--- LISTAGEM DO EXERCÍCIO ---

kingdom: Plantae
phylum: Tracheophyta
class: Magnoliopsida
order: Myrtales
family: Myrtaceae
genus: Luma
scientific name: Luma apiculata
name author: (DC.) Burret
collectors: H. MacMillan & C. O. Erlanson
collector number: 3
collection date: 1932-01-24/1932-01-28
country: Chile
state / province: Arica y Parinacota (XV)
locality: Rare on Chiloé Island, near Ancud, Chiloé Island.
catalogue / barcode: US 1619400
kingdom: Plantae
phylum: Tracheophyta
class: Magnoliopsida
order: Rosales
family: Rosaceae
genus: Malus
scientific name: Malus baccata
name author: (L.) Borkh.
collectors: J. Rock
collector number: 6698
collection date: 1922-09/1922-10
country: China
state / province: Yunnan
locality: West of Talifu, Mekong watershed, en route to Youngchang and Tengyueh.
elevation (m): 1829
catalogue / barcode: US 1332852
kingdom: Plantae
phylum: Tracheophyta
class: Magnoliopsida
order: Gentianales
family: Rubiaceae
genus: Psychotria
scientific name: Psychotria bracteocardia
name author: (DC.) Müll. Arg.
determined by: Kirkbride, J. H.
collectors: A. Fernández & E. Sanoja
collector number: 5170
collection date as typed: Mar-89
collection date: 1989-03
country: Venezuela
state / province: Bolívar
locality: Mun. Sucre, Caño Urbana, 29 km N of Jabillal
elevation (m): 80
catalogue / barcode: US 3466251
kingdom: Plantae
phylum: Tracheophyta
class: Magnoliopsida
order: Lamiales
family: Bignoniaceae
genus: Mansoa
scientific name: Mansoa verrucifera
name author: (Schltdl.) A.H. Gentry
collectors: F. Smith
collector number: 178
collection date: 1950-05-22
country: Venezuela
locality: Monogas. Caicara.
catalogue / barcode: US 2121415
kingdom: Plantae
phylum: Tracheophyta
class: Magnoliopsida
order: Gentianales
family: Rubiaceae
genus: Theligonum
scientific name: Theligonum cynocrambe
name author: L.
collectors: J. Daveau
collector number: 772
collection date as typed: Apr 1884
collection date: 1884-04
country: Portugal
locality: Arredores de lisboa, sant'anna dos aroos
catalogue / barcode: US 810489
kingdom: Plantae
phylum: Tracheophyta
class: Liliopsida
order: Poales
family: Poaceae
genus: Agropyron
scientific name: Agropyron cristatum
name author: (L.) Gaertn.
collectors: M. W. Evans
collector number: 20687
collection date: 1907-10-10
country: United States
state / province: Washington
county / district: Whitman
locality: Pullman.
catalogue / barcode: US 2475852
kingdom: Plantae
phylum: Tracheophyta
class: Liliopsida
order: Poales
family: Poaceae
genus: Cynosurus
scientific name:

---

_ENUNCIADO:_
Copie sem nenhuma alteração o trecho da listagem que começa na linha que contém "collector number: 20687" e vai até o fim da listagem, incluindo tanto essa linha quanto a última.

_SOLUÇÃO:_
collector number: 20687
collection date: 1907-10-10
country: United States
state / province: Washington
county / district: Whitman
locality: Pullman.
catalogue / barcode: US 2475852
kingdom: Plantae
phylum: Tracheophyta
class: Liliopsida
order: Poales
family: Poaceae
genus: Cynosurus
scientific name:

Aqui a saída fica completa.